In praise of living at work
Work is a fact of life for most of us. But if lockdown feels a bit like ‘living at work’ then perhaps it’s time for us to examine the idea that work should be a more joyful and flexible part of our lives.
A few days ago a person called Heather De-Quincey got nearly 170k likes for a tweet that said, “I think we need to stop calling it “working from home” and start calling it “living at work”.’
In uncertain times many people feel fortunate to have jobs, but growing disillusionment with workplace culture seems to be a theme on social media. The pandemic has been a catalyst for people to reassess what matters. That resonates with me and brings up some of the reasons for us designing Kaleidoscope to be the way it is.
Replace working lunch with working dinner…?
Last night, for example, I abandoned dinner making to my husband whilst I took a call from work. It was 8pm – long after I should have ‘clocked off’ for the day. My colleagues on the call had run a digital event earlier in the week, which saw them working until after 8pm. One of them was also up until 1am editing a bid before the submission deadline.
Why is it okay for me to be on a call at 8pm at night and abandon the macaroni cheese?
So far, so predictably ‘living at work’. It sounds like every other job I’ve had, where the expectation is that you’re on call 24/7 and only the professionally suicidal would say ‘I’m sorry, it’s late, I can’t call’
What is different about the way we’re working at Kaleidoscope? Why is it okay for me to be on a call at 8pm at night and abandon the macaroni cheese?
Working hours aren’t as important as caring about colleagues
The flip-side of the above is the following; this morning, after a rough night, my daughters and I overslept. Rather than feeling panicked about this we had a relaxed breakfast and made our way to preschool slightly later than normal. Later on I’ve got to head out and do a food collection for a couple of vulnerable neighbours. Rather than fabricate some random commitment to the guys in the office, we’re chatting about the nightmare of non-sleeping two year olds and the challenges of delivering multiple frozen food items to multiple households on the hottest day of the year.
In a discussion about a planning session next week the 1am colleague mentioned she’ll need to head off early to care for her daughter; immediately the conversation became what could we achieve in the time available, not a judgement about whether this was ‘appropriate’ or not. And that isn’t just something we do because ‘we’re all in this together’ right now. It is always like this. Pandemic or not.
That 8pm call on my day off?

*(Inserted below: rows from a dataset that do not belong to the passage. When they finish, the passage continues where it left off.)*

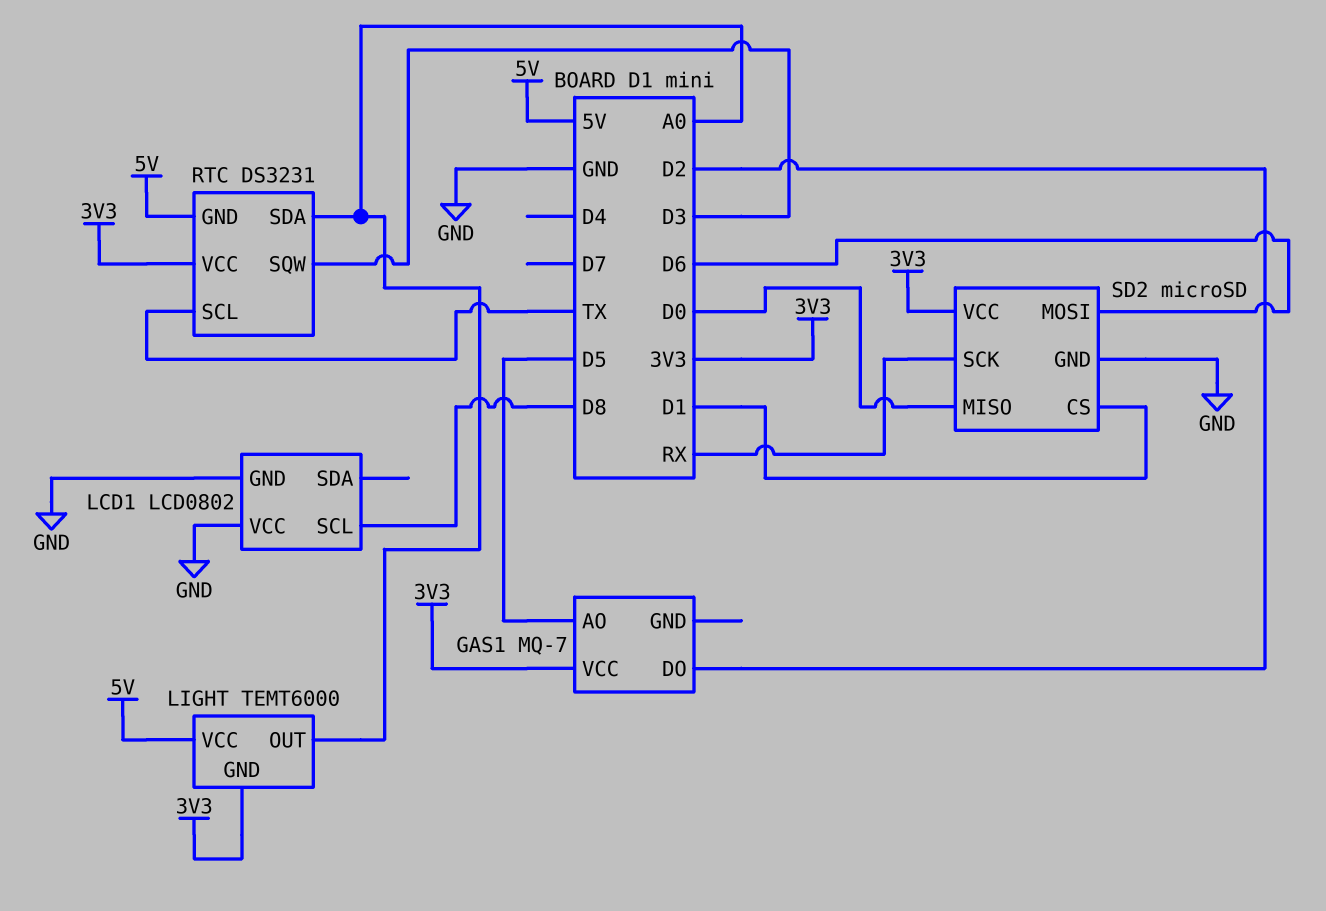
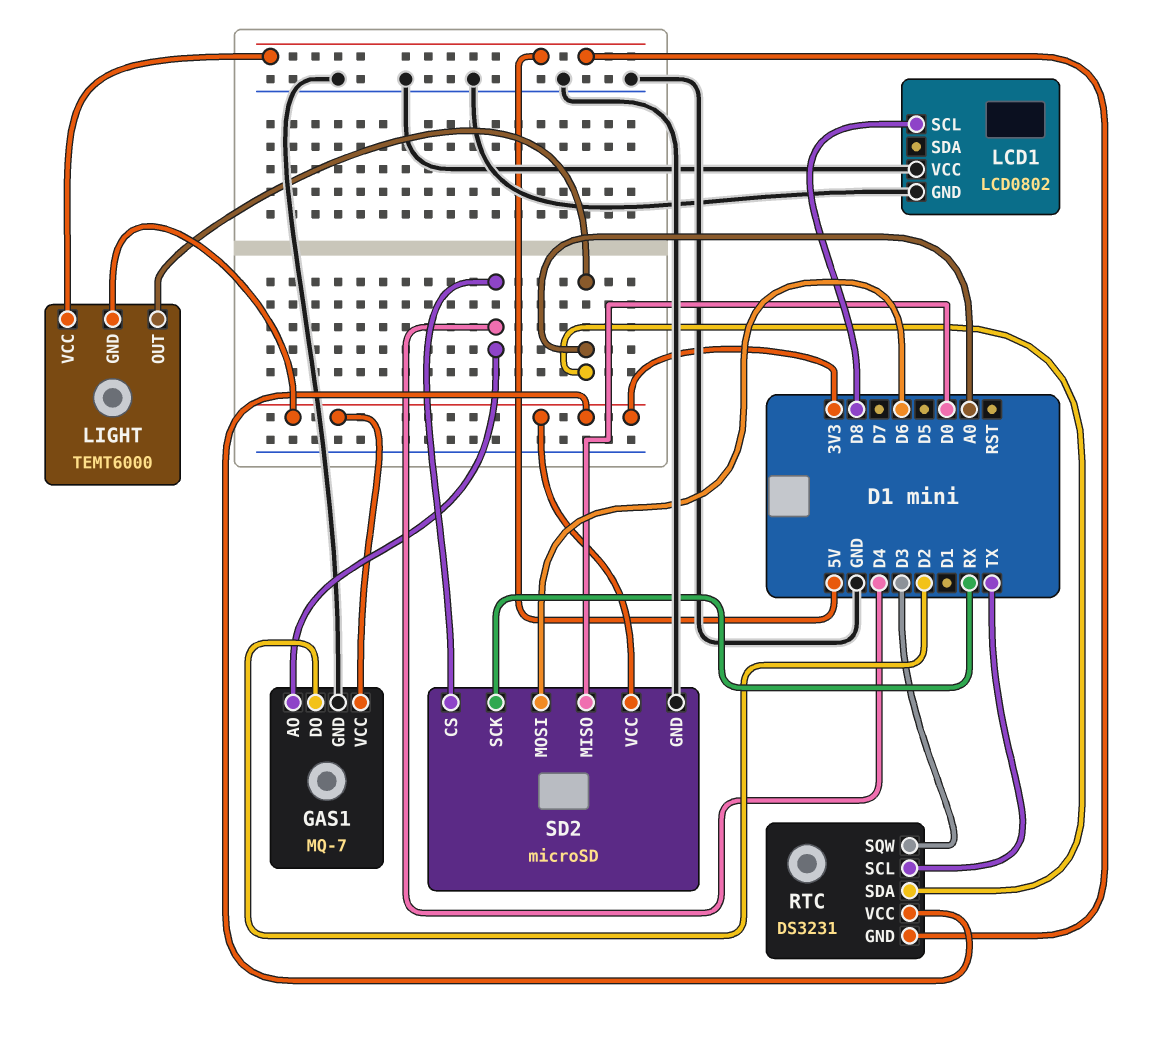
GAS1 pin AO: D5 -> D4
GAS1 pin GND: none -> GND
SD2 pin CS: D1 -> D4

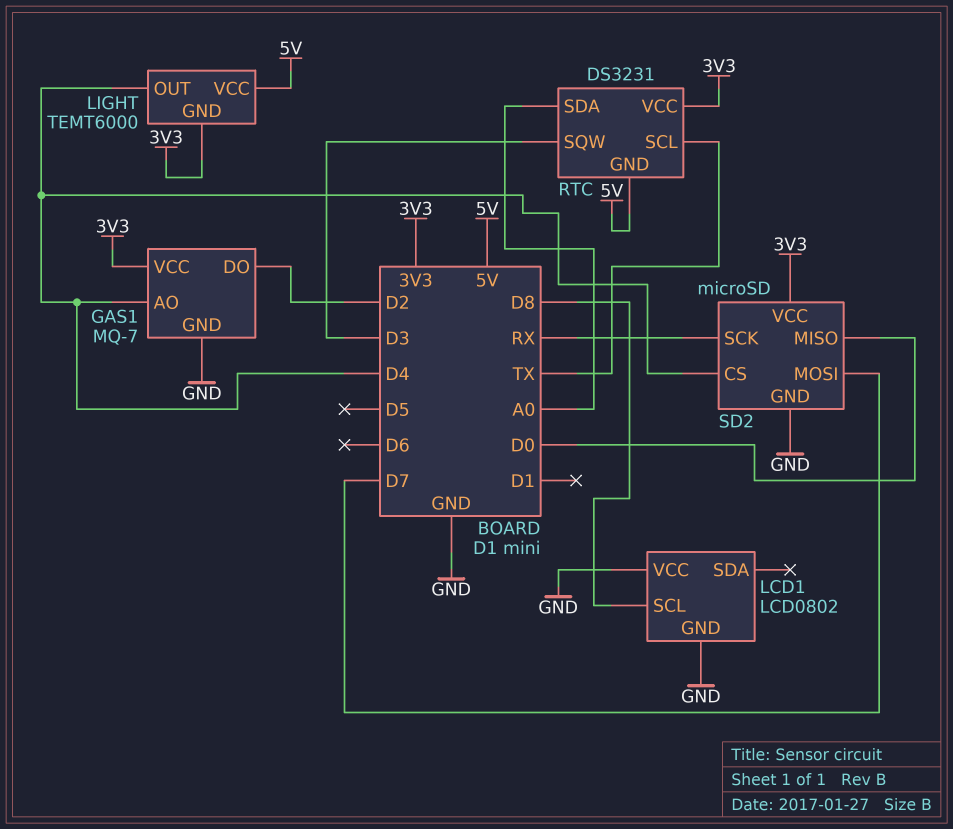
LIGHT pin OUT: A0 -> D4
SD2 pin MOSI: D6 -> D7

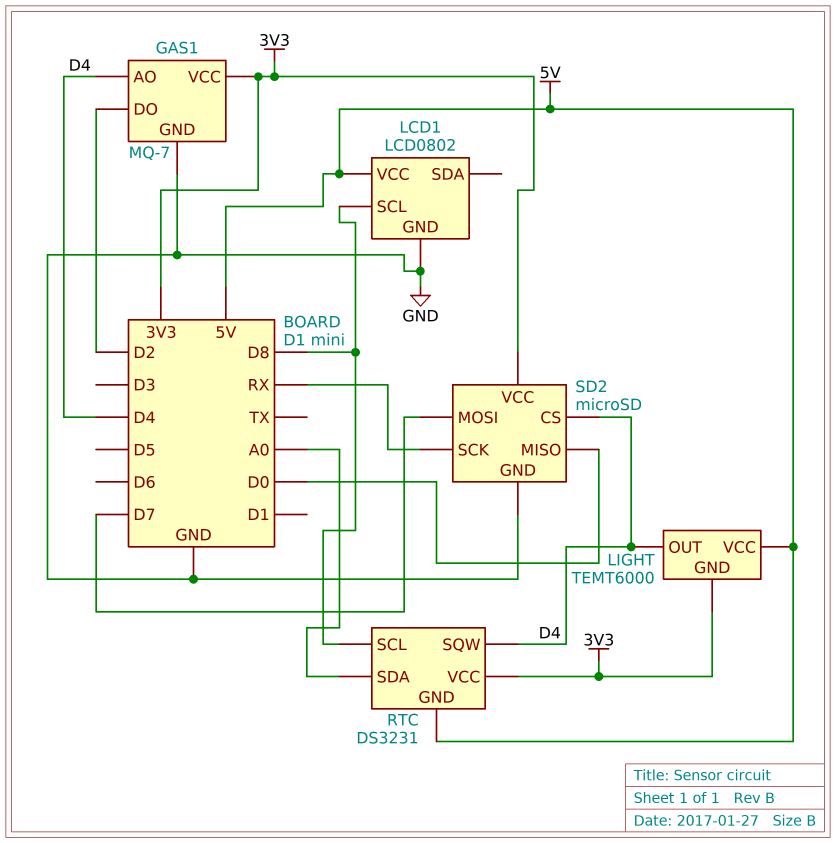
LCD1 pin VCC: GND -> 5V
RTC pin SCL: TX -> D8
RTC pin SQW: D3 -> D4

It didn’t matter in the slightest, for two reasons;
- I really care about what we’re doing and I want to make sure it’s done right. I’m confident my colleagues feel the same way.
- I really enjoy what we’re doing and I really like the people I’m doing it with.
At Kaleidoscope we do everything we can to empower people to be their authentic selves at work. Our experience so far is that this creates an incredibly collegiate working environment, and allows us to have even the difficult organisational discussions with mutual respect and integrity. So that 8pm call wasn’t a duty call about work, it was a catch up with friends to have a quick debate about something we’re all passionate about – definitely worth the burnt macaroni cheese.
The workplace status-quo is going to change. It’s encouraging to hear news that places are changing. Action on Hearing Loss has just announced that they are going to close their London office to allow greater flexibility. When we think about how the workplace changes, we shouldn’t just focus on more use of Zoom or Teams – this is a real opportunity to re-evaluate and reset attitudes and behaviours learned in our ‘traditional’ workplaces. I’m not saying it will be easy, but I am saying it’s worth the effort.